Remarkably, 99.9% of scenarios stay below the UBA (German Federal Environmental Agency) 2017 budget^16^, and 94% stay below the Climate Action Law’s threshold^17^. These studies use a broader scope compared to our focus on the electricity sector only. According to the German Federal Environment Agency, electricity production contributed 223 Mt to the 642 Mt of emission of the energy sector in 2022^18^. Note that annual budgets in climate research decrease over time compared to the year of study, since emissions in elapsed years so far did not fall as expected. If the Contraction and Convergence (C&C) approach is applied to achieve the net-zero emission goal until 2050, the German carbon budget in the electricity sector in 2030 is limited to 43.2 Mt^19^. The C&C approach first aligns the national emission per capita globally until 2035 and then reduces the global emissions to achieve net-zero in 2050. This can only be achieved by 36% of all scenarios.

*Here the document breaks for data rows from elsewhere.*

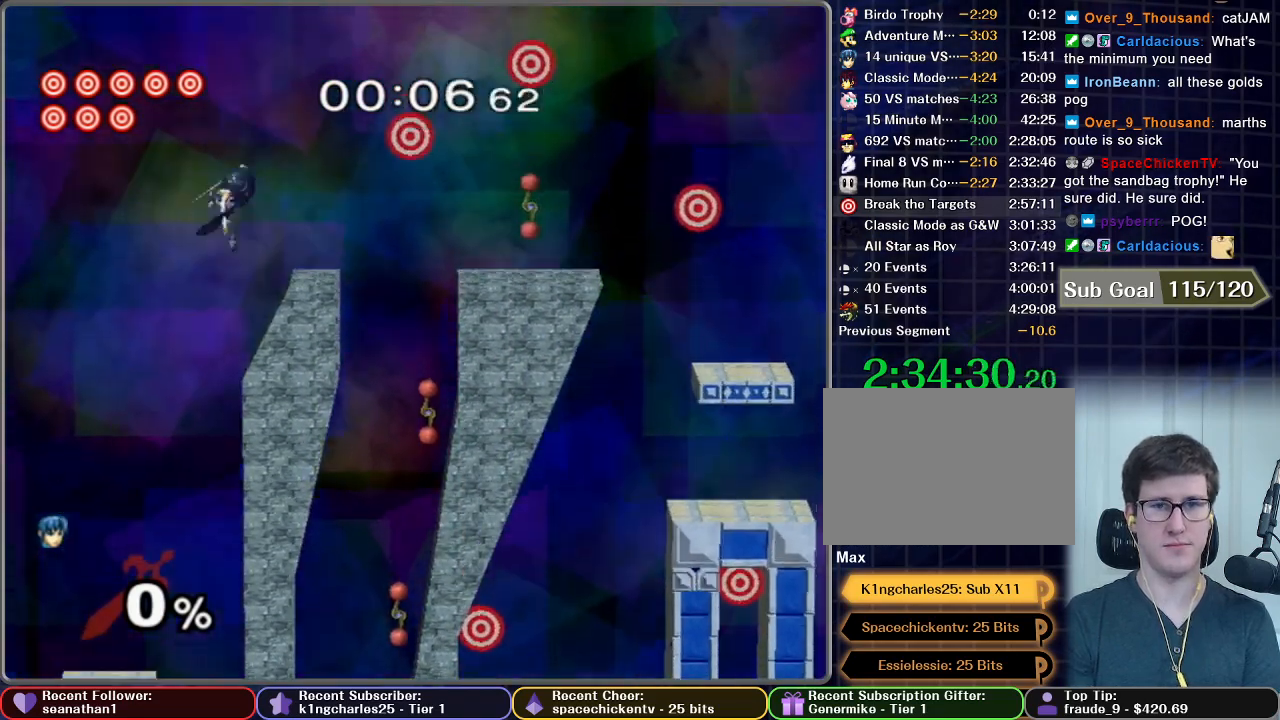
{"buttons": ["B"], "left_stick": "up-right", "right_stick": "center", "button_events": [[500, "B", "down"]]}
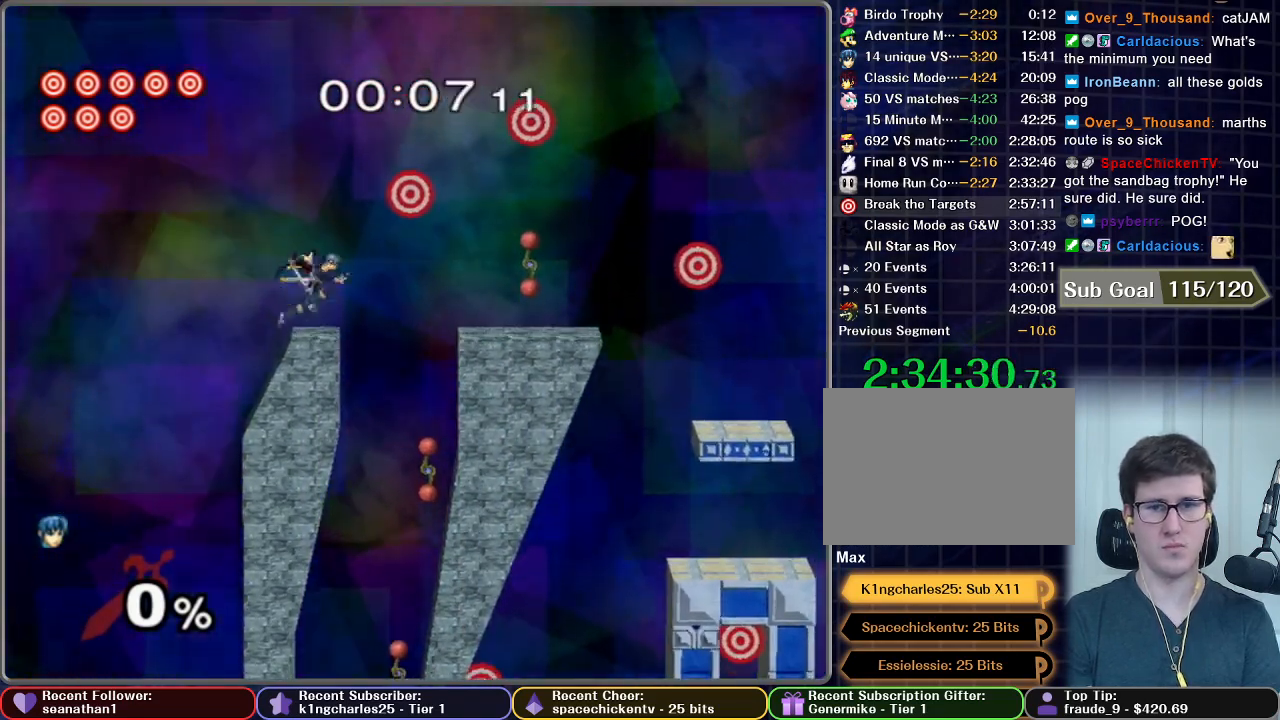
{"buttons": ["B"], "left_stick": "up-right", "right_stick": "center", "button_events": []}
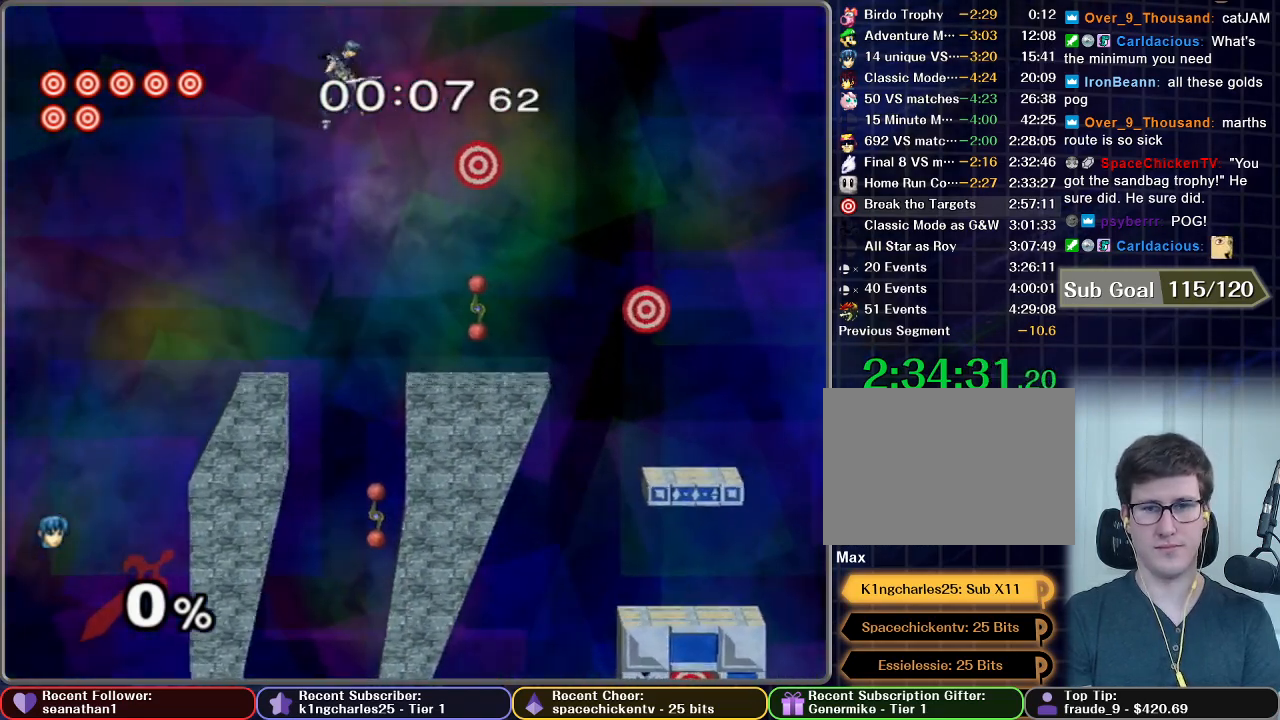
{"buttons": ["B"], "left_stick": "right", "right_stick": "center", "button_events": []}
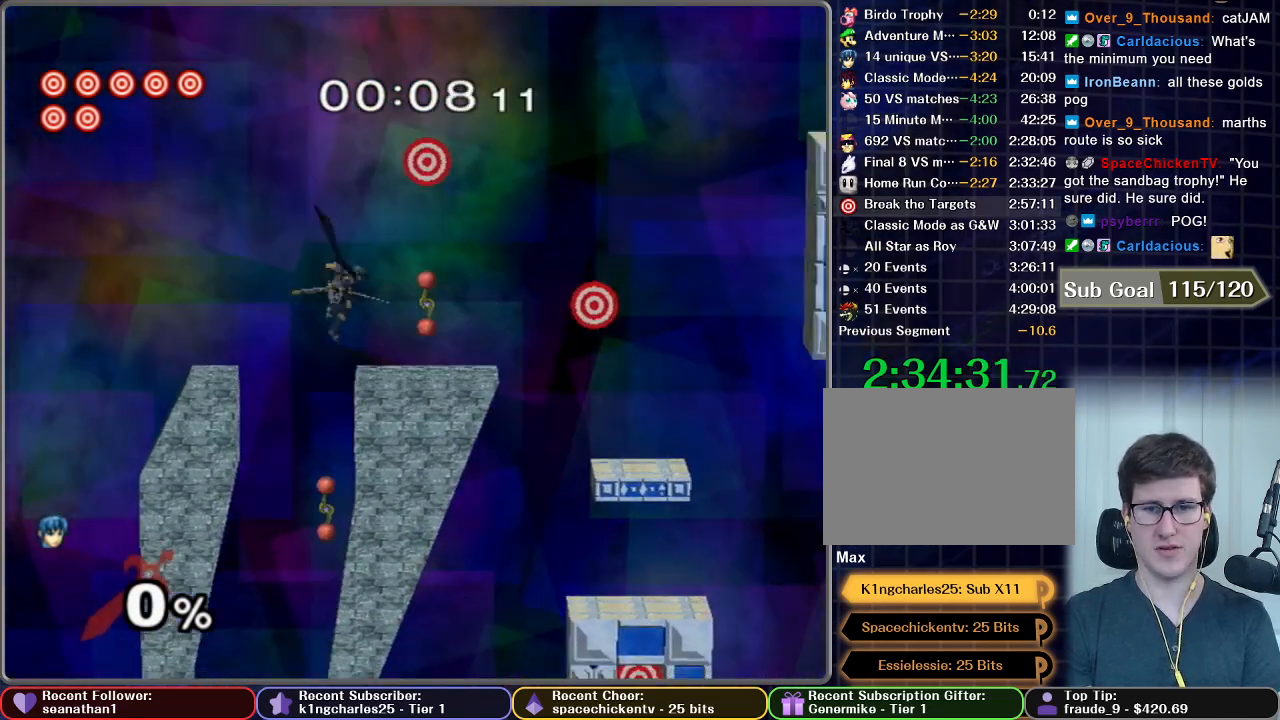
{"buttons": [], "left_stick": "left", "right_stick": "center", "button_events": [[200, "B", "up"]]}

Second, for energy scenario analysis, capacities of power generating technologies are one main result. In Fig. 3, we present the differences in expanded generation capacities, if only one method choice (I.)-(V.) is switched, while all others are kept constant. Differences in method choices are calculated against the benchmark scenarios, i.e., the grey group in Fig. 2. This group is considered a benchmark because the attribute set of these scenarios — uniform distribution of inputs, brownfield approach, medium sized grid resolution, 24 weather years, no grid outage — resembles a robust combination of modeling choices the most.Fig. 3. Mean capacity differences for different methodological choices compared to reference case.The reference case (E6) consists of a uniform distribution, medium-size instance, brownfield optimization, 24 weather years, and no network unavailability. The capacity differences are shown for model instances where only the mentioned methodological choice differs from the reference case. A normal instead of a uniform distribution for the parameter sampling results in significantly lower total capacities. The impact of the spatial resolution is comparatively small. A greenfield optimization results in more expansion of closed-cycle gas turbines, photovoltaics and lithium-ion batteries. Wind power plants are expanded to a lower extent. Considering only one weather year might result in an undersized energy system. Network unavailability results in more decentral power generation.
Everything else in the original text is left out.